To use PyAutoGUI with VMware, you need to install [VMware Workstation Pro](https://www.vmware.com/products/desktop-hypervisor/workstation-and-fusion) (on Windows) and create a virtual machine. 

Next, you need to download the [`Windows-x86.zip`](https://huggingface.co/datasets/xlangai/ubuntu_osworld/resolve/main/Ubuntu-x86.zip) and [`Ubuntu-x86.zip`](https://huggingface.co/datasets/xlangai/ubuntu_osworld/resolve/main/Ubuntu-x86.zip) from Hugging Face. Then unzip them into `./vmware_vm_data/Windows-x86` and `./vmware_vm_data/Ubuntu-x86` directory.

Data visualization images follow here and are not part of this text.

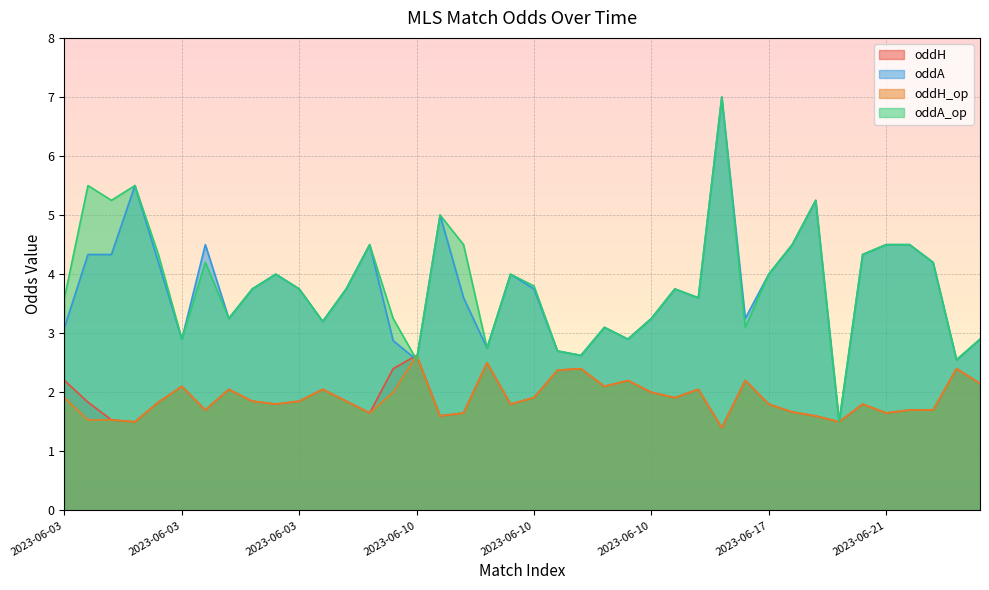

What is the spread (max minus min) of values at 2023-06-03?

1.7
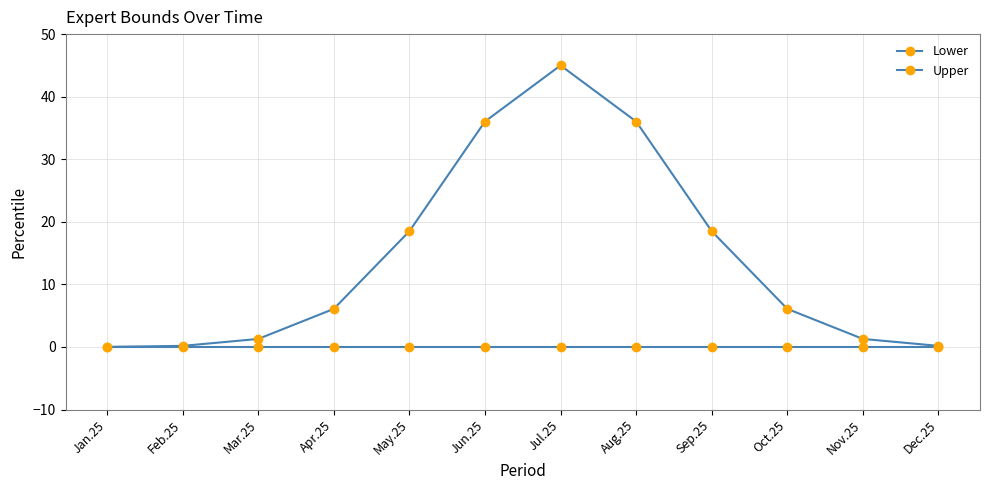

How many lines are shown in the chart?

2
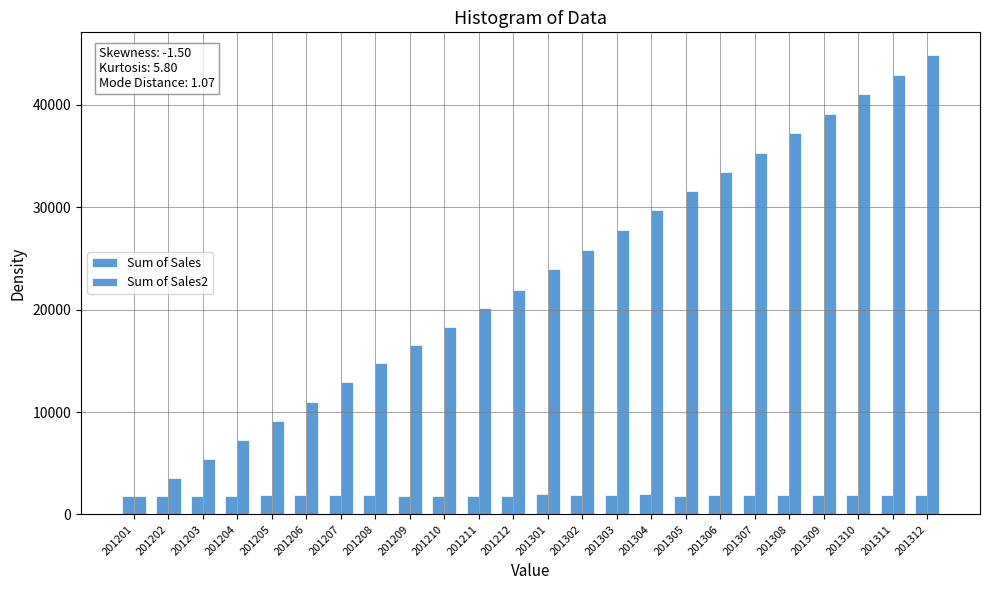

What is the difference between the maximum and second lowest values in the Sum of Sales2 series?

41250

Finally, you need to edit the `.env` file and set the `USE_PRECREATE_VM` environment variable to the name of the virtual machine. `USE_PRECREATE_VM` support `Windows` and `Ubuntu` on x86 arch computer.

```bash
USE_PRECREATE_VM=Ubuntu
```

## 🔧 Troubleshooting

### Common Runtime Issues

#### 1. API Key Configuration Issues

**Problem**: `KeyError` or authentication errors when running the agent.

**Solution**:
- Ensure your `.env` file is properly configured with valid API keys
- Check that environment variables are set correctly:
  ```bash
  # For English models
  export GEMINI_API_KEY=your_gemini_api_key
  export ARK_API_KEY=your_ark_api_key
  
  # For Chinese models  
  export ARK_API_KEY=your_ark_api_key
  ```
- Verify API key permissions and quotas

#### 2. Python Environment Issues

**Problem**: `ModuleNotFoundError` or package import errors.

**Solution**:
- Ensure you're using Python 3.12.11 as specified
- Activate the virtual environment:
  ```bash
  # macOS/Linux
  source .venv/bin/activate
  # Windows
  .venv\Scripts\activate
  ```
- Reinstall dependencies:
  ```bash
  uv sync
  uv pip install -e .
  ```

#### 3. Lybic Sandbox Connection Issues

**Problem**: `Connection timeout` or `Sandbox creation failed`.

**Solution**:
- Check network connectivity to Lybic servers
- Verify `LYBIC_ORG_ID` and `LYBIC_API_KEY` are correct
- Ensure sufficient quota in your Lybic account
- Try increasing `LYBIC_MAX_LIFE_SECONDS` if sandbox times out

#### 4. VMware Backend Issues

**Problem**: Virtual machine fails to start or control.

**Solution**:
- Ensure VMware Workstation Pro is properly installed
- Check that VM files are extracted to correct directories:
  - `./vmware_vm_data/Windows-x86/`
  - `./vmware_vm_data/Ubuntu-x86/`
- Verify VMware service is running
- Set correct `USE_PRECREATE_VM` environment variable

#### 5. Model Performance Issues

**Problem**: Slow response times or poor grounding accuracy.

**Solution**:

- Use recommended models for better performance:
  - Visual grounding: `doubao-1-5-ui-tars-250428`
  - Action generation: `claude-sonnet-4-20250514`
- Switch to `--mode fast` for quicker execution
- Reduce `--max-steps` for shorter tasks

### Getting Help

If you encounter issues not covered here:

1. Check the [GitHub Issues](https://github.com/lybic/agent/issues) for similar problems
2. Review the [Lybic Documentation](https://lybic.ai/docs)
3. Create a new issue with:
   - Your operating system and version
   - Python version and environment details
   - Complete error messages
   - Steps to reproduce the issue

## Stargazers over time

[![Stargazers over time](https://starchart.cc/lybic/agent.svg)](https://starchart.cc/lybic/agent)

## License

This project is distributed under Apache 2.0 License.
Therefore, you can modify the source code and release it commercially.